The practice, known as “28-day musical rooms,” is prohibited by state law. But despite the prevalence of the practice, the City Attorney’s Office has refused to go after culpable landlords.
Shaw says his program is one way to address the problem. “A lot of the people who are already at the hotels are being told they have to leave after 21 or 28 days,” he said. “[The program) is going to help these people. It’s going to mean that they won’t have to go to Mission Rock for those few days.”
Other housing advocates are wary about Shaw’s model for housing in general, which they say doesn’t address the fact that landlords are breaking the state law against musical rooms and subsumes tennant cooperative control over their own housing under an outside authority, albeit a low-income housing nonprofit.
Repeated calls to the mayor’s homeless coordinator, George Smith, went unanswered.
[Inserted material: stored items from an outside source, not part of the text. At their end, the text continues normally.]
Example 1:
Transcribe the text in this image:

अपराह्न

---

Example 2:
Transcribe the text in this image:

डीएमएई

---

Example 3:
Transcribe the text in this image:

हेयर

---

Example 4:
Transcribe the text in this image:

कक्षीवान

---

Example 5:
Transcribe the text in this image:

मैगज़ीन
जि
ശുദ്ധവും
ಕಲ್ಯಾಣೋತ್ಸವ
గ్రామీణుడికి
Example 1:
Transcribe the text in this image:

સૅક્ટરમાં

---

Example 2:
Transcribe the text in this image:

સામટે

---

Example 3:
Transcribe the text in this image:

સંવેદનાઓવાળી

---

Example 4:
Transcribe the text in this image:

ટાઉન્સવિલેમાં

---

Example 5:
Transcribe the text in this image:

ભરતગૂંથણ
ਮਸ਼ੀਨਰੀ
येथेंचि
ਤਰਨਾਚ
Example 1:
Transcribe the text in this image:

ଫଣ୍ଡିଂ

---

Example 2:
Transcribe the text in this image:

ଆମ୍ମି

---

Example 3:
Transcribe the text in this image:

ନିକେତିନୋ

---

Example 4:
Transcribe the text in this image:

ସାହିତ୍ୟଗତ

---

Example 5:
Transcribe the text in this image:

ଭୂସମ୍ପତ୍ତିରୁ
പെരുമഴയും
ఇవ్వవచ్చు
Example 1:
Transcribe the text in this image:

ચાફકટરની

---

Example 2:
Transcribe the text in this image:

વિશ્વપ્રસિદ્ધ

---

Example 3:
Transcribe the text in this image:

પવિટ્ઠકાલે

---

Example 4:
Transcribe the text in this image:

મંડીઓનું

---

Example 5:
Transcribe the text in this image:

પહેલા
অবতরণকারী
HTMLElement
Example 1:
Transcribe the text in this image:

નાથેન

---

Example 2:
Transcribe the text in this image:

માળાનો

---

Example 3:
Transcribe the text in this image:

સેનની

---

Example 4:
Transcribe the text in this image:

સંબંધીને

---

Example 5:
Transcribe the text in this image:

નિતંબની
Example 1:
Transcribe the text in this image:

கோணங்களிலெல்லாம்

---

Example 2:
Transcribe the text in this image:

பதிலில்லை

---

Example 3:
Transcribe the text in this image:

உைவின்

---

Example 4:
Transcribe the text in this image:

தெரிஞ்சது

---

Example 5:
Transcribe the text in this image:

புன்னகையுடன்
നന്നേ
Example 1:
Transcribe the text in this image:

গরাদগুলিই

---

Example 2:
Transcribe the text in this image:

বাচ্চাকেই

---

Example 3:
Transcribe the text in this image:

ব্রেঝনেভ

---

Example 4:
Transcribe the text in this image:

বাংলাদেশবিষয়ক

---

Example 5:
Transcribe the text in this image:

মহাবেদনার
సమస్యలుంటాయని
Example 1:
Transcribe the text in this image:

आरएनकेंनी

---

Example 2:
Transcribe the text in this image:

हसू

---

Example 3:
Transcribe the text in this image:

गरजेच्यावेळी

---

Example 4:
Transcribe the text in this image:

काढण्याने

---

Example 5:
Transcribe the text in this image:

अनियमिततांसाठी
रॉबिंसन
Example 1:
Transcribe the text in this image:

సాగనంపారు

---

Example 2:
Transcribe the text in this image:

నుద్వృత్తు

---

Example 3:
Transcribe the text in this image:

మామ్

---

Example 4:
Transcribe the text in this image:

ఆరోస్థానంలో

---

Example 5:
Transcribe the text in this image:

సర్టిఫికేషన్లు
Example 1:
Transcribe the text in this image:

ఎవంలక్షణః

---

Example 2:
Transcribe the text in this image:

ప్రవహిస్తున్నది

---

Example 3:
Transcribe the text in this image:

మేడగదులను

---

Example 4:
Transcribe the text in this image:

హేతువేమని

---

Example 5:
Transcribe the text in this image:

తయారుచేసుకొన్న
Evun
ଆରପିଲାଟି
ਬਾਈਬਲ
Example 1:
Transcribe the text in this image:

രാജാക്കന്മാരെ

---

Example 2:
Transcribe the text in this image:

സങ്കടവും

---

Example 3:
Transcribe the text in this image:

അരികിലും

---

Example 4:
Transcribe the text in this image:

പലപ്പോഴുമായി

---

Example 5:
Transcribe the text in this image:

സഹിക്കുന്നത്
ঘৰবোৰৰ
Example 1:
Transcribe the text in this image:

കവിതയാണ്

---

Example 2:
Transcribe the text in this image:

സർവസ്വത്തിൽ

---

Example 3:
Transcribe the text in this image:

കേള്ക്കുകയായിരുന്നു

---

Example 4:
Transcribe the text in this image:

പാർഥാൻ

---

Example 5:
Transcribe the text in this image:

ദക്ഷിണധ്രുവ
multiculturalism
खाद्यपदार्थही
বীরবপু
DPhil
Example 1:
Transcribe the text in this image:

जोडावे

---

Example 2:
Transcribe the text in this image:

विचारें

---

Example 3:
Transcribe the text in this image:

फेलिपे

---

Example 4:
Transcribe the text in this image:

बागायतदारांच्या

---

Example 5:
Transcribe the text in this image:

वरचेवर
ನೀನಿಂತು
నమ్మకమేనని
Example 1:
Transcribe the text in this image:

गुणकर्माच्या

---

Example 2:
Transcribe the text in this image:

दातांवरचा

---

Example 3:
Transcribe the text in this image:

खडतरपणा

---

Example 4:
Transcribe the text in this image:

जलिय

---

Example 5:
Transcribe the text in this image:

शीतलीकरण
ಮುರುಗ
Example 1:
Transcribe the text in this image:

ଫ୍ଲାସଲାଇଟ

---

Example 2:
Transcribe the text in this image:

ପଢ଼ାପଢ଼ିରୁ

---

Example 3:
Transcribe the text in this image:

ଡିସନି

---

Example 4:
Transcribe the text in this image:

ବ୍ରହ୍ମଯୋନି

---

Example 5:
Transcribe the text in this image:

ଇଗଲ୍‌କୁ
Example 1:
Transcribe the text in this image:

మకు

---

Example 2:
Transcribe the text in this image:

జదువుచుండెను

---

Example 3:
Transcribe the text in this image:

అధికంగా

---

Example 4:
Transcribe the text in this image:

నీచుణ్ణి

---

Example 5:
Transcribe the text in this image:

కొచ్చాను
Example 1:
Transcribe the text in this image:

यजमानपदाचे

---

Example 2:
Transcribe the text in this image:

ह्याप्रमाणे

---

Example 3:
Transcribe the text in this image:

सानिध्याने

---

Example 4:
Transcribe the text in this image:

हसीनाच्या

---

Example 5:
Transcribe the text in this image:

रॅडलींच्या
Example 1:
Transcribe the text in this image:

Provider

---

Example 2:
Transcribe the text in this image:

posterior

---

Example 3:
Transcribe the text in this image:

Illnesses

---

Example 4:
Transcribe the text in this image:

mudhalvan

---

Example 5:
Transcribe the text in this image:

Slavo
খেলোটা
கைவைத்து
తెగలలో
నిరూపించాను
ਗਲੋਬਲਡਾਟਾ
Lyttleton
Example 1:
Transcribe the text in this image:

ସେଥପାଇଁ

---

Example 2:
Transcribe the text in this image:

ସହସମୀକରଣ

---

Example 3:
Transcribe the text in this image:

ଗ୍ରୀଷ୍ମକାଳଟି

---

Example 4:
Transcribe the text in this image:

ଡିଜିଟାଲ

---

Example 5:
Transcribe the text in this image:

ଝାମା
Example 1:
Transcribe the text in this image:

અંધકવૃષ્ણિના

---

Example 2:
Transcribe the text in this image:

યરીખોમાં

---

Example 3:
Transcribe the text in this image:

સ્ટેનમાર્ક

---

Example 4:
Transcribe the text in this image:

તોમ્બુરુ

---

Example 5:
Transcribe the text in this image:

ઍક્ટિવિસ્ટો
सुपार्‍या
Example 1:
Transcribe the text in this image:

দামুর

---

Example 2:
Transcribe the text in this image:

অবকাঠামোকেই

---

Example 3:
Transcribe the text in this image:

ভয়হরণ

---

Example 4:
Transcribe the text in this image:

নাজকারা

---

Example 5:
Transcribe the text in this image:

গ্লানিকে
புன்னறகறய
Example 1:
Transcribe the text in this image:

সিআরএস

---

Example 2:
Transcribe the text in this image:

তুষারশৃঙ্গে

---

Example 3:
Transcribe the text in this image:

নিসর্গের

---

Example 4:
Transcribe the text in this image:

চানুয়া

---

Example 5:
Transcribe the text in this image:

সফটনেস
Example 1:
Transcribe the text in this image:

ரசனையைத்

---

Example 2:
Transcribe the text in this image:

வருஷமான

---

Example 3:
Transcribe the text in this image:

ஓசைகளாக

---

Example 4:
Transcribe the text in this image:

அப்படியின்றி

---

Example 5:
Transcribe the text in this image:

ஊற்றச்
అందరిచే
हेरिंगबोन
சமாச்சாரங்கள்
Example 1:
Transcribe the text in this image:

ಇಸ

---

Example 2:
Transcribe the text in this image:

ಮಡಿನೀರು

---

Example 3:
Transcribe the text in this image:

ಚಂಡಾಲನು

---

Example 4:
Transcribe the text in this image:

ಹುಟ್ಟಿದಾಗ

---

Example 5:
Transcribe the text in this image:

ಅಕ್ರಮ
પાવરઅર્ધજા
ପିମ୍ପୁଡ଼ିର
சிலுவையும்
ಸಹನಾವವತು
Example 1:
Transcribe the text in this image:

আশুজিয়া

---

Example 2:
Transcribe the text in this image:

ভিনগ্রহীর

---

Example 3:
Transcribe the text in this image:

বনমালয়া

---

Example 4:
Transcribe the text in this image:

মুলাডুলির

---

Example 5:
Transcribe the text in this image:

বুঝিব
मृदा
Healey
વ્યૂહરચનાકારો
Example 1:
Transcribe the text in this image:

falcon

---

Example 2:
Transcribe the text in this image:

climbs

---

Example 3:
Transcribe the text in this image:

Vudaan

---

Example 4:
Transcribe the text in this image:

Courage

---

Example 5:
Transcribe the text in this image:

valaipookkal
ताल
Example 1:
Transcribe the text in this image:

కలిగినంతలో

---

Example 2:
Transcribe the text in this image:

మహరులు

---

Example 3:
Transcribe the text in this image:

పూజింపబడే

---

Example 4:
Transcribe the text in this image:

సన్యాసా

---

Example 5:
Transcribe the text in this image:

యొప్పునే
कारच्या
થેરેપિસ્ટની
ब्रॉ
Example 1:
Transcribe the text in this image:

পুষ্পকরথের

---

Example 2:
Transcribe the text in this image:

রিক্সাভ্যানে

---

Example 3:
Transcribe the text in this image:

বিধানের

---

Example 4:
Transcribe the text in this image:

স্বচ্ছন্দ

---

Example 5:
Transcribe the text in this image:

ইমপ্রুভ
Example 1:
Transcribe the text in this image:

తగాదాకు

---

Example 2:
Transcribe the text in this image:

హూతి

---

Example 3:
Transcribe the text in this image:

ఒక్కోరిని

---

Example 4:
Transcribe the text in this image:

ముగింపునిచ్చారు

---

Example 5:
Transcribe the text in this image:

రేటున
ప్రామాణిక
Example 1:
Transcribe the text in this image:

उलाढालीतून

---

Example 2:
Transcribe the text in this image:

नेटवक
When asked why the city hadn’t found alternative housing for those who will be kicked out of Mission Rock, mayoral spokesperson Kandace Bender said, “The city has been working aggressively on this from day one. It’s not surprising that it has been so difficult. There are land-use issues and the competing needs of neighborhood groups and the people who need shelter.”
Chris Daly, a tenant organizer with grassroots groups Mission Agenda and the SRO Collaborative, told us he is particularly concerned that the program will create an incentive for landlords to kick out existing tenants to make room for those enrolled in the City Housing program. “It’s easy for the landlord: they’re sure to get a check every month, and it’s subsidized by the city. They also don’t have to worry about managing the building, since that’s all done by City Housing.”
Days after the mayor announced the City Housing plan, Mission Hotel landlord Charlie Patel posted signs informing renters that they would no longer be able to rent out their places for 21 or 28 days at a time, only by the day and only for up to a week at a time.
Shaw insists his program won’t evict anyone. He told us that most of the rooms slated for Mission Rock SSI recipients are at the Mission Hotel and that about 90 rooms there have been kept vacant by the owner for the past few months, because the owner was considering selling the property.
Shaw also said that the Mission Hotel residents have since signed up for permanent housing with his group. Patel did not return our phone calls.